Ice Fishing in America



Sergey Sakhno, left, and Ihor Yantukhovskyy with their catch of the day. Photo by Stephen J. Kotz.

By Stephen J. Kotz

Round Pond was snow covered and frozen solid Saturday morning. The lead gray sky and heavy air promised more snow, as two men, one dressed in tan Carhartt coveralls, the other in navy blue Arctic Cat snowmobile bibs and a lined denim jacket, used a hand auger to drill through the foot-thick ice and set their ice-fishing rigs.

Ihor Yantukhovskyy and Sergey Sakhno are both from the Ukraine—“He is from the west and I am from the east, yet we are still friends,” Mr. Sakhno announced—although they live in Calverton now.

Through thick accents and limited English, they said they had come to the pond on the southern edge of Sag Harbor not only to try to catch some fish, but more importantly keep alive a tradition from the old country. “My father was an expert,” said Mr. Sakhno, who did the lion’s share of the talking on Saturday.

He recounted how his father would wrap himself in blankets and sit behind a makeshift plastic lean-to to cut the bitter cold wind on the Dnieper River in the dead of winter. As the weather warmed and the river began to cast off its heavy coat of ice, he would jump from ice floe to ice floe to find a stable section, where he continued his fishing. “I wasn’t brave enough to go to the middle of the river with him,” Mr. Sakhno said.

One learns soon enough that there’s not a whole lot to discuss when it comes to ice fishing. You cut a few holes in the ice, drop in a line with a baited hook or two, and wait until your feet start to grow cold despite the woolen socks and heavy boots you made certain to wear that morning.

The quiet was occasionally interrupted by the rumble of ice shifting underfoot. It sounds like underwater thunder, but Mr. Yantukhovskyy said there was no cause for alarm. “This is good, deep ice,” he said.

Mr. Yantukhovskyy and Mr. Sakhno had already drilled a half dozen or more holes through that ice, some close to shore in the shallower portion of the pond, others in deeper water toward the center. “Drilling one hole is fun,” Mr. Sakhno said. “Drilling a dozen is hard work.”

After clearing away the slushy water, they placed caps made out of cross-sections of small buoys over the holes, with one side painted red so that when a fish tugged on the line, it would flip over and be visible from across the ice. On others they used sticks with small flags that would wiggle when a fish was caught.

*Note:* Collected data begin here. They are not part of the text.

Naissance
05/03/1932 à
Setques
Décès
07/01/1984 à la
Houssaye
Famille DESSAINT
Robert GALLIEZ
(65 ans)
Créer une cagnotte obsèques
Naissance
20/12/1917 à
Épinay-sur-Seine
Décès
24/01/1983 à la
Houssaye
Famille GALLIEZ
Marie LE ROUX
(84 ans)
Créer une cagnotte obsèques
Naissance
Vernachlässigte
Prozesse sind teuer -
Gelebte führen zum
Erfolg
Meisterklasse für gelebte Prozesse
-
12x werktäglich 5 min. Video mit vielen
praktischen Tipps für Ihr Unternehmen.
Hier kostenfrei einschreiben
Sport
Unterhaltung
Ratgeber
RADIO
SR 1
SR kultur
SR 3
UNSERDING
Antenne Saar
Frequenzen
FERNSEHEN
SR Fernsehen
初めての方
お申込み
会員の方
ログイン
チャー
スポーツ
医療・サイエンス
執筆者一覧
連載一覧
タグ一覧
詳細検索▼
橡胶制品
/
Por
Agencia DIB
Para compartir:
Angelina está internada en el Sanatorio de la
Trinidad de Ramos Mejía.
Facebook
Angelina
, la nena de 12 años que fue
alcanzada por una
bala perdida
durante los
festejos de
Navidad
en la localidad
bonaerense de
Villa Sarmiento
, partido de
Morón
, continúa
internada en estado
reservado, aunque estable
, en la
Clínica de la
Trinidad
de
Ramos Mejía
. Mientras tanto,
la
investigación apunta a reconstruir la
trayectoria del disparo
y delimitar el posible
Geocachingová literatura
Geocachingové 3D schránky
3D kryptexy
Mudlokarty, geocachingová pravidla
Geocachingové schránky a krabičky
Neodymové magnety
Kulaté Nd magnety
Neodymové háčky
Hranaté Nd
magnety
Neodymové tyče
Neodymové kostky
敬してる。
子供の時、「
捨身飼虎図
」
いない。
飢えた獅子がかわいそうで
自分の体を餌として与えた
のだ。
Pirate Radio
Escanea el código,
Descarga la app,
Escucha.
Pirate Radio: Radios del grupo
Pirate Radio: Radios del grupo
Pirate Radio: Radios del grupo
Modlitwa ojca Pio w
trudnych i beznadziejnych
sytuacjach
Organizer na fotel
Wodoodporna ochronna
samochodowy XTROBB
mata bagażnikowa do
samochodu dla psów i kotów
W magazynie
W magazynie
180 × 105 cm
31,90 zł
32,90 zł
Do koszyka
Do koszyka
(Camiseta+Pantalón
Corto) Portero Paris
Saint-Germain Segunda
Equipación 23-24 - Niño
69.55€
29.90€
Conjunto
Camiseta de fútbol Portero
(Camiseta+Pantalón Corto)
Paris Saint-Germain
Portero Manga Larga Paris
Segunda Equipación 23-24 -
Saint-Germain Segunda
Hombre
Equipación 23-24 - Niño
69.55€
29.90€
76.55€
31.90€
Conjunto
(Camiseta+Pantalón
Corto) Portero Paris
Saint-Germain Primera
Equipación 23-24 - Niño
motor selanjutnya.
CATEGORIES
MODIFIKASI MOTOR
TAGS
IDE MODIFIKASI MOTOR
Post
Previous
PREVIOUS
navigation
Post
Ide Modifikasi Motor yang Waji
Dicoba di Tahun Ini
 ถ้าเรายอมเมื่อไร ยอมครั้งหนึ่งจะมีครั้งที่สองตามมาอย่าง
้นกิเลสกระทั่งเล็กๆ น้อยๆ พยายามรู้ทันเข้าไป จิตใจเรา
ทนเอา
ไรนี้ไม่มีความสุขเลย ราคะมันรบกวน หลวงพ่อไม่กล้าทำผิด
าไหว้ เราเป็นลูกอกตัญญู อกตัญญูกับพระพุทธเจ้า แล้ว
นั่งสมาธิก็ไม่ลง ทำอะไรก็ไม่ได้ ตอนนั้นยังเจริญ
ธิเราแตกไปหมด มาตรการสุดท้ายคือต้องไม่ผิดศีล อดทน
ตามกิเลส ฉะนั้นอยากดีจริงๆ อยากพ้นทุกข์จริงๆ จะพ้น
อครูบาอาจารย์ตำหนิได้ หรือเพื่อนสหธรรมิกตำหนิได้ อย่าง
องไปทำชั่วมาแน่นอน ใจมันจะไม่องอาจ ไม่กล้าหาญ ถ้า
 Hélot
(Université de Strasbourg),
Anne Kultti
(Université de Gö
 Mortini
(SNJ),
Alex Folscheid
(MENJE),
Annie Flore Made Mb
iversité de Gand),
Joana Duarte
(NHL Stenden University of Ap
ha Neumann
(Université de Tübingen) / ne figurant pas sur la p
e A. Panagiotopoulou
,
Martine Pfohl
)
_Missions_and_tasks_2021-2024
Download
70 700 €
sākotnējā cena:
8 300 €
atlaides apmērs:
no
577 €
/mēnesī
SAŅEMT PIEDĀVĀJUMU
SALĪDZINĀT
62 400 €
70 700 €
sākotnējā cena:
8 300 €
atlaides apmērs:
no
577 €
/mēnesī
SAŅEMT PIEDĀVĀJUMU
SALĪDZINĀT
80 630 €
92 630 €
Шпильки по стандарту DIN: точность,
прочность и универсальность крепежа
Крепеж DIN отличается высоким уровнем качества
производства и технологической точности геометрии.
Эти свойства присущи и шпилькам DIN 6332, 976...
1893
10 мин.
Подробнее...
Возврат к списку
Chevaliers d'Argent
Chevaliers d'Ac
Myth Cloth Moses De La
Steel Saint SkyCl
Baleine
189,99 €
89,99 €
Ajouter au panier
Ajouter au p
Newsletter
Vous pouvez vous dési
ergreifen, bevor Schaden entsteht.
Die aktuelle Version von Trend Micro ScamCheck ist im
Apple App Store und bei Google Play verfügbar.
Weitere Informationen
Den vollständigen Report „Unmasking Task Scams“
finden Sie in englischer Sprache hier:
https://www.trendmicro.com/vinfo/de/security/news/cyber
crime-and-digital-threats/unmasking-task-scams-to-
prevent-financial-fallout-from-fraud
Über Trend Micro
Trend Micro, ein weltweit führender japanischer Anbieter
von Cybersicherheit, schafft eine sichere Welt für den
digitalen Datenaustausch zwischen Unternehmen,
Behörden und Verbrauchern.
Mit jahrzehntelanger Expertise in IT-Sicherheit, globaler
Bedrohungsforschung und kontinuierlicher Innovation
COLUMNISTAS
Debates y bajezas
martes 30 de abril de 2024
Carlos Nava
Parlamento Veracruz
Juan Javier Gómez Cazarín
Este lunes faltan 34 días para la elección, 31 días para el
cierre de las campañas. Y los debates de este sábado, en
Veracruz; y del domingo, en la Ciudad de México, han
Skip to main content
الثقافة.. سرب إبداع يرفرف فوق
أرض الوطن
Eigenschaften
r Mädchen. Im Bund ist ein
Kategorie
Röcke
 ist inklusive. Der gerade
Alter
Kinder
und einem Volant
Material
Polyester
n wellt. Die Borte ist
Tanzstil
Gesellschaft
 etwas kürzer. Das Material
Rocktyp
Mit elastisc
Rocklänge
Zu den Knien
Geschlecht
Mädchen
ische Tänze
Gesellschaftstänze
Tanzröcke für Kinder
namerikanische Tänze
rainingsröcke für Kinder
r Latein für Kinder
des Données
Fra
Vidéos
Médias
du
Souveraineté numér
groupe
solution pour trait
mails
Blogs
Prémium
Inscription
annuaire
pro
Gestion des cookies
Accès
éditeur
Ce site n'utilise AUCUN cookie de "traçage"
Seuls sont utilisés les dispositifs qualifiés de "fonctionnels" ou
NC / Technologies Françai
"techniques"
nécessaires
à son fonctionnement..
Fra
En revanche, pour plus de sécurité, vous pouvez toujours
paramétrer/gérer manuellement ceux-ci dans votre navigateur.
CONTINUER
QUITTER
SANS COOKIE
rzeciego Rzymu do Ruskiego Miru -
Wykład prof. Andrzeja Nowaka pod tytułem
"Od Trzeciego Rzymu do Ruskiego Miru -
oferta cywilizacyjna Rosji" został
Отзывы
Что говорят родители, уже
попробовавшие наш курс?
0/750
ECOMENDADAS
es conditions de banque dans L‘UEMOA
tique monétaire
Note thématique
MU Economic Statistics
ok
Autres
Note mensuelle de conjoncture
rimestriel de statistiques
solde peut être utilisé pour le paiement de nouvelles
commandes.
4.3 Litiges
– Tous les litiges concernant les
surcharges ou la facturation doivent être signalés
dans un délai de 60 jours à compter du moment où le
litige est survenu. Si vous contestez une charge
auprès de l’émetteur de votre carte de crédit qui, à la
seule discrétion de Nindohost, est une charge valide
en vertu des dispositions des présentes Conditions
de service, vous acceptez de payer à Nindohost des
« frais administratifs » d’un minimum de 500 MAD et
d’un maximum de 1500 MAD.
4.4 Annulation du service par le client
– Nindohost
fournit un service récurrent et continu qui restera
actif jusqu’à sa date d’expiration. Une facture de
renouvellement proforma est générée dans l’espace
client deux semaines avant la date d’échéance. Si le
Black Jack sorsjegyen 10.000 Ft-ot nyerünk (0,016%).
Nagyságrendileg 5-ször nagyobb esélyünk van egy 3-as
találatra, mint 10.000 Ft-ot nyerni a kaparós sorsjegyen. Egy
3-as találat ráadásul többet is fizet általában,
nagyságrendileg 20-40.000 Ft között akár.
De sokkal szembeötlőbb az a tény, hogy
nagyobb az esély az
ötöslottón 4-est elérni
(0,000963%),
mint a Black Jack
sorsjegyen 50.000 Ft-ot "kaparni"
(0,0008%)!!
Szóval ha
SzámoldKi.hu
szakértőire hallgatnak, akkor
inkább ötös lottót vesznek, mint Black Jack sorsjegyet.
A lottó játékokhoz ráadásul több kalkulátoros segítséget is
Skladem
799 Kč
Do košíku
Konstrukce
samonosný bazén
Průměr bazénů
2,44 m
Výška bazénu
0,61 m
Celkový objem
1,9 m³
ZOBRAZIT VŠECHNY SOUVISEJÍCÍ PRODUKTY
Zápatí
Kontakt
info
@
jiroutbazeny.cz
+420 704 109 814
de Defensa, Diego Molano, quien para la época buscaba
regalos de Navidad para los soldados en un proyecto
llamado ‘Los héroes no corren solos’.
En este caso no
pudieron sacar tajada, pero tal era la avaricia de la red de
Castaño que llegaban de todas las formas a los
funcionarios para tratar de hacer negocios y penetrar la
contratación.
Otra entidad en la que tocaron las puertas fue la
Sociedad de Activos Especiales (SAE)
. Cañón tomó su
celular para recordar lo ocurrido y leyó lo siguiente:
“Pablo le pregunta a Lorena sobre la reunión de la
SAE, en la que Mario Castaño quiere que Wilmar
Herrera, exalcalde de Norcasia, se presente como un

For bait, they used minnows to entice pickerel and good, old earthworms for the occasional yellow perch that came their way. The weighted their line and allowed the bait to float a foot or two off the bottom, waiting for a hungry fish to come by. Today, the shallow holes were drawing more fish. No knowing why. That’s just fishing.

Mr. Sakhno insisted that by drilling holes, ice fishermen save far more fish than they could possibly catch by helping introduce much needed oxygen into the water, which can be depleted during harsh winters like this one.

The two anglers grabbed a cigarette and shared bits of sausage sandwiches. After their lunch, as if to affirm they are acclimated to their new country, they each poured a small shot of bourbon—not vodka—and made a toast to world peace.

As a young man, Mr. Sakhno, now 56, had a plum assignment in the Soviet army—serving on Soviet leader Leonid Brezhnev’s honor guard at the Kremlin. “My mother got to see me on television every week,” he said proudly, mimicking how he stood at attention with the other guards, head turned to the side and looking slightly upward to greet visiting dignitaries from President Giscard d’Estaing of France to Saddam Hussein of Iraq. “We were drilled beforehand,” he said, “for some, it was ‘We are very happy to see you’ for others, it was, ‘We are tolerating you.’”

When Perestroika, the reform movement started by Mikhail Gorbachev, took hold, both Mr. Sakhno who was trained as a fiber optics engineer and Mr. Yantukhovskyy, a civil engineer, took the opportunity to immigrate to the United States. But there was no work in their chosen fields. Mr. Sakhno now makes his living as a home contractor; Mr. Yantukhovskyy is a welder.

But they both said they are happy to be here and proudly announce that they are citizens. Mr. Sakhno suggests that the many advantages life in the United States offers are too often lost on those born here.

One of the buoys started to bounce on the ice like popping corn. Mr. Yantukhovskyy began to retrieve a fish, but it broke free. Minutes later, another buoy started to bounce. Mr. Sakhno carefully pulled in a pickerel that he added to the day’s catch of perhaps 10 fish. They said they would use the fish heads for soup and fry the tiny fillets.

As snow flurries began, Mr. Yantukhovskyy said it was time go. The talking ended and the two men gathered up their scattered gear from across the deserted pond.